Wodospady – niewątpliwie jeden z największych cudów wyspy. Od najwyższych w europie przez największe. Do wyboru, do koloru. Robią wrażenie, zapierają dech w piersiach. To one właśnie w połączeniu z ładną pogodą dają najlepsze efekty wizualne na zdjęciach i przedstawiają piękno wyspy w jej pełnej krasie.
Pogoda. Aura mnie nie zaskoczyła. Byłem ogólnie przygotowany na kapryśność warunków atmosferycznych. Zaskoczył mnie efekt, który ukazywał się przy zmianie pogody z deszczowej na słoneczną – cała wyspa momentalnie nabierała kolorów – zielonego i fioletowego głównie, ale często też żółtego i turkusowego, gdy mijałem jeziorka albo jechałem wybrzeżem.
Białe noce. Przez krótki okres w ciągu roku, w lecie, Islandia w ogóle nie ciemnieje po zachodzie słońca. Można czytać w namiocie książkę o północy bez latarki! Miałem ze sobą czołówkę, która przydała mi się tylko raz – w tunelu, choć i tutaj obyłoby się bez niej, bo tunel ów był dobrze oświetlony.
Zwierzęta. Głównie ptactwo i zwierzęta hodowlane – najwięcej koni i owiec. Krowy widziałem raz, ale w ogromnej ilości. Ptaki za to bardzo ciekawe – wyglądem i zachowaniem – często biegły po szosie przed rowerem jakby się bawiły w berka. Nie dane mi było zobaczyć maskonura ani renifera. O reniferach ostrzegały jedynie znaki drogowe.
Ceny jedzenia – poświęcę im osobny wpis. Tanio nie było, jednak korzystając z taniej sieci marketów wiele produktów można znaleźć w podobnych cenach jak u nas. Pamiętam jak w jednej kawiarni we wschodnich fiordach wypiłem najdroższą filiżankę kawy w życiu – 16 zł. A mała zupka kosztowała tam 40 zł! Jest to kolejny kontrast, ponieważ we wspomnianej wyżej sieci marketów można się w trakcie zakupów napić kawy za darmo (z mlekiem i cukrem, wedle uznania). Nie mniej jednak uważam, że nie ma potrzeby taszczenia ze sobą z Polski kilogramów jedzenia (tym bardziej, że na lotnisku, za każdą dodatkową ilość jedzenia powyżej 2-3 kg trzeba uiścić niewielką, ale jednak, opłatę celną). Ryż i inne podstawowe produkty nie są takie drogie. Natomiast jedzenie liofilizowane, które mieliśmy ze sobą jest smaczną i pożywną alternatywą dla tych, którzy nie mogą lub nie chcą marnować czasu na przygotowywanie posiłków, a później mycie po nim naczyń. Mieliśmy każdy po 17 kg takiego jedzenia i to było wg mnie przynajmniej o 1/3 za dużo. Jeszcze na lotnisku przed odlotem rozdawałem racje żywnościowe tym, którzy dopiero zaczynali „kręcenie”.

[Dane]
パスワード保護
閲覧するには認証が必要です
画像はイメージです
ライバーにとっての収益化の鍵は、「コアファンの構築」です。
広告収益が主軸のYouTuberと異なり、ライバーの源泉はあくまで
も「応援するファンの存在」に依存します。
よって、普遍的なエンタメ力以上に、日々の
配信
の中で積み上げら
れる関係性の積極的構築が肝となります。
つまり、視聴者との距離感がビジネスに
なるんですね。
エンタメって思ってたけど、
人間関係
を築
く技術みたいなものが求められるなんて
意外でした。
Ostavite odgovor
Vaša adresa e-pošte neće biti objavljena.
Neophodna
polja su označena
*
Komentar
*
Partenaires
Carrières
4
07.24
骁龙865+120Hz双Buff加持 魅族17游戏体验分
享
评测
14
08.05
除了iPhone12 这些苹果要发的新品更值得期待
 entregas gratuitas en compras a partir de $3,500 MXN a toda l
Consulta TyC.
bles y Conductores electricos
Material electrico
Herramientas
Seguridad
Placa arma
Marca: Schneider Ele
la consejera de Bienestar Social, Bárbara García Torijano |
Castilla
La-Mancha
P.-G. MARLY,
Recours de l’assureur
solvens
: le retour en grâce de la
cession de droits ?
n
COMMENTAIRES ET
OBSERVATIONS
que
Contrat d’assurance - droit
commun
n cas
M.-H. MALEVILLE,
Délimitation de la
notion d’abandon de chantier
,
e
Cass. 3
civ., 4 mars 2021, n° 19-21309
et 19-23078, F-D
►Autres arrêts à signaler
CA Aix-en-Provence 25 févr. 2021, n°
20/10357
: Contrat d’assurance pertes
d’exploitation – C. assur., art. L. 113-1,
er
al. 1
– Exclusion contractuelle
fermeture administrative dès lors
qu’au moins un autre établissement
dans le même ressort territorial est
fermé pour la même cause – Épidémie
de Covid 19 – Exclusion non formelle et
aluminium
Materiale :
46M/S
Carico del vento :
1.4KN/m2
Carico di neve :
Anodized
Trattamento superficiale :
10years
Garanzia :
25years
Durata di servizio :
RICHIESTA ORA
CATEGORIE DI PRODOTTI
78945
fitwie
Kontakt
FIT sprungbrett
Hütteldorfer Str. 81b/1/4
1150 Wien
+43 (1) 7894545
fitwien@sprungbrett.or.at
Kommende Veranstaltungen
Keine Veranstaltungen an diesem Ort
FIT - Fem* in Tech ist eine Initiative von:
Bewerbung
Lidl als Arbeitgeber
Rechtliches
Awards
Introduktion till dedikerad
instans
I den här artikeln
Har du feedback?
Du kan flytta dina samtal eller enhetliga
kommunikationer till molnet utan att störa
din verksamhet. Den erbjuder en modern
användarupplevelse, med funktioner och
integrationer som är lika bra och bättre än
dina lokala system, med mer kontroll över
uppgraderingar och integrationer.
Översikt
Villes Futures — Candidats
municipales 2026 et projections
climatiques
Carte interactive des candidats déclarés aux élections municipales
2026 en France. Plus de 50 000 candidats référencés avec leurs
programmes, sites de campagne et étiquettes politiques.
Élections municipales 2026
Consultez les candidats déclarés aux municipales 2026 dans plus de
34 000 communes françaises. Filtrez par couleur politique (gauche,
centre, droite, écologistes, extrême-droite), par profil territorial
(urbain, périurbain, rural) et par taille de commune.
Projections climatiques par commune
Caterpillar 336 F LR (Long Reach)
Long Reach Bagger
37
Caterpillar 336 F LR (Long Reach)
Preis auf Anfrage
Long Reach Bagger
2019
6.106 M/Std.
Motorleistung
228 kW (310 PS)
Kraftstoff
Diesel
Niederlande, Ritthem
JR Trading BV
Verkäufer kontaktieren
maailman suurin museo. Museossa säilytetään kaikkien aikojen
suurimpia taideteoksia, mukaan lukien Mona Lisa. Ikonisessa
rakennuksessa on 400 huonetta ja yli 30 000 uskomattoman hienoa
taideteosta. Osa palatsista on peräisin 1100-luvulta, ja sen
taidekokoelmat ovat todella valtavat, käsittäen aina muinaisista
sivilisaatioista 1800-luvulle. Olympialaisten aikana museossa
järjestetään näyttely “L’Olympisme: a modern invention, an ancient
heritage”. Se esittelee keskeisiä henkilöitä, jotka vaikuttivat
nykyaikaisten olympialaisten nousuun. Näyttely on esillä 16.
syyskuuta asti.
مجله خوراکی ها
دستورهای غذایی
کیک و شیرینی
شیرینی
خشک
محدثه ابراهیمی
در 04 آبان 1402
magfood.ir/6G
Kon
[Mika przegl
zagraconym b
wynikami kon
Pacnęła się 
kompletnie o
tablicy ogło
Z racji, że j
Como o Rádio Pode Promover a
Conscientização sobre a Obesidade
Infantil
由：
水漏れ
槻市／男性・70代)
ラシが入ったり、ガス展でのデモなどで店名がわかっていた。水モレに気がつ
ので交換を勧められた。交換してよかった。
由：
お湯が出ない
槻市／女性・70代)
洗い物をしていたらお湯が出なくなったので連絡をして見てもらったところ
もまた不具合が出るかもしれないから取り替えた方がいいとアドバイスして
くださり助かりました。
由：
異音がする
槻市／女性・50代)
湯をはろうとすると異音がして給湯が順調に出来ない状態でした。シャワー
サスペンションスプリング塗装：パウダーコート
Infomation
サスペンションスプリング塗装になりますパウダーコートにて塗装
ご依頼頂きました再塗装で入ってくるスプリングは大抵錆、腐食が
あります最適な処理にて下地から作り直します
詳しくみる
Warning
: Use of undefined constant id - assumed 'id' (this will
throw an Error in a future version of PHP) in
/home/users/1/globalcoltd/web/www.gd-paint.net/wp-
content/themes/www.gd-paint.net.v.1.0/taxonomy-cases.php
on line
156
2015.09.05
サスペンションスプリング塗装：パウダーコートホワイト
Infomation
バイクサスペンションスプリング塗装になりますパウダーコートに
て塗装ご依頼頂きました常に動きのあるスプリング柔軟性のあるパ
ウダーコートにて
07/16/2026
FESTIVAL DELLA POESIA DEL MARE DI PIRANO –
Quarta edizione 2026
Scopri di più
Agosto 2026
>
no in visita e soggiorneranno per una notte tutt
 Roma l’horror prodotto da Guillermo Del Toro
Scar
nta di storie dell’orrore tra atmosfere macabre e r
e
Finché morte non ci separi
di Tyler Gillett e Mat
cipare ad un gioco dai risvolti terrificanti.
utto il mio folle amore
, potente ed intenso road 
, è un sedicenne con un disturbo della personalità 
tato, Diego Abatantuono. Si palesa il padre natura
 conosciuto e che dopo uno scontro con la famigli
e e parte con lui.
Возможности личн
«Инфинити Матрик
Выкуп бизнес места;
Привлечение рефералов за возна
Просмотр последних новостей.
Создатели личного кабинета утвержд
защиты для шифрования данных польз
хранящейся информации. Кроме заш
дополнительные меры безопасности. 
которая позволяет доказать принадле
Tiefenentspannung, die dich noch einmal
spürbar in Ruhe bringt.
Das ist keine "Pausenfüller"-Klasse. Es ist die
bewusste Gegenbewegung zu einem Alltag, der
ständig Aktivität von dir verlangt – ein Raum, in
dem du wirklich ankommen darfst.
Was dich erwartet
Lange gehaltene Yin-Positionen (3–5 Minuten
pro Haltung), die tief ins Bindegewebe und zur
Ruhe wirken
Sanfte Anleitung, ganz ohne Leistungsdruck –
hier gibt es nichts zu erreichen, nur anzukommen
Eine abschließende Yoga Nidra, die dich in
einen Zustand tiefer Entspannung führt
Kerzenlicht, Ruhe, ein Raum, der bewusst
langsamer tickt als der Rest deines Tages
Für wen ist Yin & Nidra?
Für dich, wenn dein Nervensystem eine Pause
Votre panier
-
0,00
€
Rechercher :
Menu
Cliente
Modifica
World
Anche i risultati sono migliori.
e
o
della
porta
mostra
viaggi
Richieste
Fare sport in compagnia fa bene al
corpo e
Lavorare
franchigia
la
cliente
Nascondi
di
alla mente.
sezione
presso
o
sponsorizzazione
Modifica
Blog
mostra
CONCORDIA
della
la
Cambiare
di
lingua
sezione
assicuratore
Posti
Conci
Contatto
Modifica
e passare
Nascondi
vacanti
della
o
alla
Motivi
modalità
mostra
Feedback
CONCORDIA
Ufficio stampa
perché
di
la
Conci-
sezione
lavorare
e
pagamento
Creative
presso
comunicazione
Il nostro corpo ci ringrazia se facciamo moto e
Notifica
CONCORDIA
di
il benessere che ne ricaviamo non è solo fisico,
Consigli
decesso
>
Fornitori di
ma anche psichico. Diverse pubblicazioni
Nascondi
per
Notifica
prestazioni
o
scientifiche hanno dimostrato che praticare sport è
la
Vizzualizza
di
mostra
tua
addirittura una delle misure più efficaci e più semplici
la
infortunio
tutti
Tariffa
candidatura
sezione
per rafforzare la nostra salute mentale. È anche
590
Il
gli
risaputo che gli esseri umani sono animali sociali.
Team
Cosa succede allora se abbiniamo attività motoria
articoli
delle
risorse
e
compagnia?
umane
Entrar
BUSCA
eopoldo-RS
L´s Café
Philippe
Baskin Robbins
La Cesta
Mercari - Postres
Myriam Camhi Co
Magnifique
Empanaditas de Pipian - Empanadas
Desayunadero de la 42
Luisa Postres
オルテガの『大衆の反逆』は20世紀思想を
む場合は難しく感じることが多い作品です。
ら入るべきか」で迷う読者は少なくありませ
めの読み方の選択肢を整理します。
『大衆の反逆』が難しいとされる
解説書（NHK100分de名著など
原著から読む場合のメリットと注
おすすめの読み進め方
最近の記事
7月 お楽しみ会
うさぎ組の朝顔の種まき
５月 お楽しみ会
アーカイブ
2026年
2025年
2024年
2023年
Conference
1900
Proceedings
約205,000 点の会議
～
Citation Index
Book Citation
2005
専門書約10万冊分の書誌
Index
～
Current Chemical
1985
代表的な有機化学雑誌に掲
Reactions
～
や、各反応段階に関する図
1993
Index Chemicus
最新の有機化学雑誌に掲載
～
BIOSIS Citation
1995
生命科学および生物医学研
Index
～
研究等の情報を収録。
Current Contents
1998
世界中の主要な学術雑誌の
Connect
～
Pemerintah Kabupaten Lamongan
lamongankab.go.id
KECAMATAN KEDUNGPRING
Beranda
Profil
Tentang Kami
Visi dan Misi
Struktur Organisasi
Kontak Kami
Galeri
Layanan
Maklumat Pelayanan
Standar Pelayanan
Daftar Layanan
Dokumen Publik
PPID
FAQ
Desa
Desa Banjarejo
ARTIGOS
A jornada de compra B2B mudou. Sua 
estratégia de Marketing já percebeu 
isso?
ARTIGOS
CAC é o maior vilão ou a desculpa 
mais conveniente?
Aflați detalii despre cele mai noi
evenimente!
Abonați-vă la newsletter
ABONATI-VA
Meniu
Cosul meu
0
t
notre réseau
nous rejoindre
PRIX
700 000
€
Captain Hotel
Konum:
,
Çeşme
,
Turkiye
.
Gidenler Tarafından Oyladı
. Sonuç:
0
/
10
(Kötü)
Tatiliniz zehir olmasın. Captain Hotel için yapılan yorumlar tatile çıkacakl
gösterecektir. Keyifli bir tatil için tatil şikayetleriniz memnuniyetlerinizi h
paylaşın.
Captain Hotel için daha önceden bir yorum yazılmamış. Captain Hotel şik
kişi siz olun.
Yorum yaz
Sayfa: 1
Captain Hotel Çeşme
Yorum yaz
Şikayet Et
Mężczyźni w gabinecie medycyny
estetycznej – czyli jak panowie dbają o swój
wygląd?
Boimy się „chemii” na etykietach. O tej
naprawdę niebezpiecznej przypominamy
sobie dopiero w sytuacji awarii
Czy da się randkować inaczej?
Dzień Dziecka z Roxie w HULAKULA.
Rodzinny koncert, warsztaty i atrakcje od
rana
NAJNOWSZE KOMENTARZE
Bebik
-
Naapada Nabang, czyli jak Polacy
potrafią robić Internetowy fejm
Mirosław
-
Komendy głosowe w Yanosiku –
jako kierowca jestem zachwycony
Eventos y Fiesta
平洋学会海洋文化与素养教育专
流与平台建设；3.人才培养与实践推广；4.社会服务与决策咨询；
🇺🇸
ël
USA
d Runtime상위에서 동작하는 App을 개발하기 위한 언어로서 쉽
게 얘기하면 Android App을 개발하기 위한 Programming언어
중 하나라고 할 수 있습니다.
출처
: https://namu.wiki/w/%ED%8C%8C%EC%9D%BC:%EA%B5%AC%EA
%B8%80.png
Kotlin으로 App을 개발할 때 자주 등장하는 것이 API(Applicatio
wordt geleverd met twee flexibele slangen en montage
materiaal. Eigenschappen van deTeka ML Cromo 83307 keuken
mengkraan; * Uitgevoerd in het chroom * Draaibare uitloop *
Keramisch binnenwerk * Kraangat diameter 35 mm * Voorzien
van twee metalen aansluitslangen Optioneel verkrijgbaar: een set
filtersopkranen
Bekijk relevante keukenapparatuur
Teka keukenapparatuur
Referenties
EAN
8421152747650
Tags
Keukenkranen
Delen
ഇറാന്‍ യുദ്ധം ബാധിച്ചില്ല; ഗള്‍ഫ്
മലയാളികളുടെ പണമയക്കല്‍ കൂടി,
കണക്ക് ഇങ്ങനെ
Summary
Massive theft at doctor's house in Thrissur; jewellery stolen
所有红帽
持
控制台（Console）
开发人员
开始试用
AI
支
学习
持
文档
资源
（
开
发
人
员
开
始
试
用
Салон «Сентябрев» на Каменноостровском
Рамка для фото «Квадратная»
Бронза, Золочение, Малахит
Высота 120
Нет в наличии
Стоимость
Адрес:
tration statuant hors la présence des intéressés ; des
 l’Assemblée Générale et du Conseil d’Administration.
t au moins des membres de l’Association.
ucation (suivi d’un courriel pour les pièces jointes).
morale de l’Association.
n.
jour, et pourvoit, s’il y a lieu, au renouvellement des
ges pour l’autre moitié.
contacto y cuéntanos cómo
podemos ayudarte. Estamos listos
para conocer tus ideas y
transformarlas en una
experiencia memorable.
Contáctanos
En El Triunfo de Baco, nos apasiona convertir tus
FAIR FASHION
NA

POLECENIE
Przepisz dokładnie fragment tekstu o Islandii: zacznij od słów „Białe noce. Przez” i zakończ po słowach „był dobrze oświetlony.”. Opieraj się wyłącznie na tekście o Islandii.

ROZWIĄZANIE
Białe noce. Przez krótki okres w ciągu roku, w lecie, Islandia w ogóle nie ciemnieje po zachodzie słońca. Można czytać w namiocie książkę o północy bez latarki! Miałem ze sobą czołówkę, która przydała mi się tylko raz – w tunelu, choć i tutaj obyłoby się bez niej, bo tunel ów był dobrze oświetlony.